After this, we make a root node representing the current state of the game and create child nodes for each available action.
root_step = game_copy.get_step()
root_node = Node()
for action_choice in game_copy.get_available_actions():
if action_choice.action_type == botbowl.ActionType.PLACE_PLAYER:
continue
for player in action_choice.players:
root_node.children.append(Node(Action(action_choice.action_type, player=player), parent=root_node))
for position in action_choice.positions:
root_node.children.append(Node(Action(action_choice.action_type, position=position), parent=root_node))
if len(action_choice.players) == len(action_choice.positions) == 0:
root_node.children.append(Node(Action(action_choice.action_type), parent=root_node))
We then evaluate each child node and pick the action of the highest valued node.
best_node = None
print(f"Evaluating {len(root_node.children)} nodes")
t = time.time()
for node in root_node.children:
game_copy.step(node.action)
while not game.state.game_over and len(game.state.available_actions) == 0:
game_copy.step()
score = self._evaluate(game)
node.visit(score)
print(f"{node.action.action_type}: {node.score()}")

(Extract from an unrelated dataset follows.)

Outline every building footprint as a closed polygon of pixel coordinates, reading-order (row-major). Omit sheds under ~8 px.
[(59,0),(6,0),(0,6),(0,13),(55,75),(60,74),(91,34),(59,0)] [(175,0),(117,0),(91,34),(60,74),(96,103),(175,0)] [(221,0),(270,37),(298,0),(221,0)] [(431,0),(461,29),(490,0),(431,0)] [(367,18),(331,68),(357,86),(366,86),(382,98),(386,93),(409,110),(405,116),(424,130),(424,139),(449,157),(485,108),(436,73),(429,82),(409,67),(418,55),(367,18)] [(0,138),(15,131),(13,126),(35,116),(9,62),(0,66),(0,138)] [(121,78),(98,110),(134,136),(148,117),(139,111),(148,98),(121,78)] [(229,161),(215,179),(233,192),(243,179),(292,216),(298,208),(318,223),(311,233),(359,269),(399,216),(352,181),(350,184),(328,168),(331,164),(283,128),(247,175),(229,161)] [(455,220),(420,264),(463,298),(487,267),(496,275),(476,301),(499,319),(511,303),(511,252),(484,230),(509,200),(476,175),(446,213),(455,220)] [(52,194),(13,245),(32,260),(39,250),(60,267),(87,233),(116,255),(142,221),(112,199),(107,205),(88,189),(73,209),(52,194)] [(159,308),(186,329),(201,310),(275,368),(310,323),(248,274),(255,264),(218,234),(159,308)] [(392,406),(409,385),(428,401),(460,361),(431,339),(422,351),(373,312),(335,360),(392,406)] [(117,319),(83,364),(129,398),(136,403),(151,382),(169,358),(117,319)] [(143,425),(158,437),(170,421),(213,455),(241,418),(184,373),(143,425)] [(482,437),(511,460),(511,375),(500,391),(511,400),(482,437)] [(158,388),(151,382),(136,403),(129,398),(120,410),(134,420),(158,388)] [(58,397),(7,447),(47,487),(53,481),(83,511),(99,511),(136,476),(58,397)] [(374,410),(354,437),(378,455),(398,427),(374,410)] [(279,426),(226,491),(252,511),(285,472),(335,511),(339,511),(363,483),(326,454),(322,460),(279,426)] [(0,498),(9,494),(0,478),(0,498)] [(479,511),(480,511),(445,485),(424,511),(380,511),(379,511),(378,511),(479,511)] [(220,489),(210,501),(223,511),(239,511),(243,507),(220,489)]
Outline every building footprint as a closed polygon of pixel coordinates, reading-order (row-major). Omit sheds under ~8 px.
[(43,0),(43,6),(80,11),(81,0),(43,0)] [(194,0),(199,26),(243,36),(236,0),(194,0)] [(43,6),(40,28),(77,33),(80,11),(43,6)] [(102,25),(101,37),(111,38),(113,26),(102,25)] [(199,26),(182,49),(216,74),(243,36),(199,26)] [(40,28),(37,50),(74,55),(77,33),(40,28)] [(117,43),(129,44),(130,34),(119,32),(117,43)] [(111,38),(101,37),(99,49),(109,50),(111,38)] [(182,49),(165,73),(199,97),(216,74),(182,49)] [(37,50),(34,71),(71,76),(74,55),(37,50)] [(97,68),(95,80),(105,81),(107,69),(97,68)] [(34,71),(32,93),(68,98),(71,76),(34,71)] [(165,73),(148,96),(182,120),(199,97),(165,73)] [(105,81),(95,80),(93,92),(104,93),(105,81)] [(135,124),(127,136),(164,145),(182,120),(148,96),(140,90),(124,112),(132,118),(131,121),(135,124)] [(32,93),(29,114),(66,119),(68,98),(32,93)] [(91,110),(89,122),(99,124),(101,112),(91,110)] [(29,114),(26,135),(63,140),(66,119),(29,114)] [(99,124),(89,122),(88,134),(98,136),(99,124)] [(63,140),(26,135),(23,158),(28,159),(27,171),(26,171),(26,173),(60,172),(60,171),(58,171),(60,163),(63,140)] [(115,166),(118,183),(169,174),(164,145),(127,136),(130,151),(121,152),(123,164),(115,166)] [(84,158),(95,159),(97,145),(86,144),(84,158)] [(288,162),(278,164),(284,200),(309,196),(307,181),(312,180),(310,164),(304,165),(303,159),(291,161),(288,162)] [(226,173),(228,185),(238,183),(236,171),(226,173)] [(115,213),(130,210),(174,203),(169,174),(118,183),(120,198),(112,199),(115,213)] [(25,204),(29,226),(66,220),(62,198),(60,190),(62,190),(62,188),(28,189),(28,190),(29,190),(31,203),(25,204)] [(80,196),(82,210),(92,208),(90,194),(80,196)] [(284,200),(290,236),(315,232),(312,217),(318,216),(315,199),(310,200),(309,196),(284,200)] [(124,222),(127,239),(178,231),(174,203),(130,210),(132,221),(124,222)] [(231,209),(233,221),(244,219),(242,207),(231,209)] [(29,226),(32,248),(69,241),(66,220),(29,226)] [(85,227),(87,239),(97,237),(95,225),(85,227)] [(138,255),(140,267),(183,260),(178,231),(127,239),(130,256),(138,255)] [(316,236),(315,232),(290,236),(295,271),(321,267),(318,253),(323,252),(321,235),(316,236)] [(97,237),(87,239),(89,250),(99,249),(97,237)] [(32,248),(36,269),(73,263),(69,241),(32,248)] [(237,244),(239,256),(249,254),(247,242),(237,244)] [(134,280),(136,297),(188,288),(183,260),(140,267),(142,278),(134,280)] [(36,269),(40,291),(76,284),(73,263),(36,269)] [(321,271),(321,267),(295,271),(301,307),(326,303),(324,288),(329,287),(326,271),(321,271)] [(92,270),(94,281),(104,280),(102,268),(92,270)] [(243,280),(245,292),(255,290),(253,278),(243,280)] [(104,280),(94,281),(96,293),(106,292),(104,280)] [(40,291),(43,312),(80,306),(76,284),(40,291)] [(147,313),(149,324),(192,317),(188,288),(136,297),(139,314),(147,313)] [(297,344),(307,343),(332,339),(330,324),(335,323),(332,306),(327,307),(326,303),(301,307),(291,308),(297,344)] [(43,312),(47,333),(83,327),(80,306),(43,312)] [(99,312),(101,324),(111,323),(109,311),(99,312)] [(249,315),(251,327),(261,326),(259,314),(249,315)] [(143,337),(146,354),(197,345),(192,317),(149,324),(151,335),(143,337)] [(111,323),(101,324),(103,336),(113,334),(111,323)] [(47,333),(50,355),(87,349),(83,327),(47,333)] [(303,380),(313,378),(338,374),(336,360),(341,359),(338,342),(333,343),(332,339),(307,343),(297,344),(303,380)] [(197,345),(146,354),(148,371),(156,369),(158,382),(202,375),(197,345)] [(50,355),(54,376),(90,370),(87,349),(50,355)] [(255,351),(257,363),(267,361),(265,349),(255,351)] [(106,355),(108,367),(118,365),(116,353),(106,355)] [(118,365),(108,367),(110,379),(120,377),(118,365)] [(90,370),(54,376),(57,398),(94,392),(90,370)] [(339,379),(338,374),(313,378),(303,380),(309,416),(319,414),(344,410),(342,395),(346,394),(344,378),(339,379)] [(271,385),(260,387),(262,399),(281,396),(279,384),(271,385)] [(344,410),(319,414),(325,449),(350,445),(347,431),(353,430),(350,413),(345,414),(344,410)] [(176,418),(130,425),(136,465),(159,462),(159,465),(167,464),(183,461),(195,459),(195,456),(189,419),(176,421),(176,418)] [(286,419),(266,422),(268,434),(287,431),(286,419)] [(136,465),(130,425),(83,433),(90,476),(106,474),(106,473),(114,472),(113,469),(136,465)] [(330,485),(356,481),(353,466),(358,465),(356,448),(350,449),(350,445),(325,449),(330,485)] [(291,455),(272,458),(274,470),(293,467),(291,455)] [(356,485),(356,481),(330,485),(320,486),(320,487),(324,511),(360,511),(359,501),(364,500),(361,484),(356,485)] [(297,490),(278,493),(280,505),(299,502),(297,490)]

if best_node is None or node.score() > best_node.score():
best_node = node
game_copy.revert(root_step)
Notice that the state evluation is just a random value between 0 and 1.
def _evaluate(self, game):
return random.random()
Next Steps
You find the script in examples/search_example.py.
- Implement the
_evaluate(game)
function so it actually evaluates the game state. - Try with pathfinding enabled to search among pathfinding-assisted move actions.
- Can you extend this example into a Monte-Carlo Tree Search?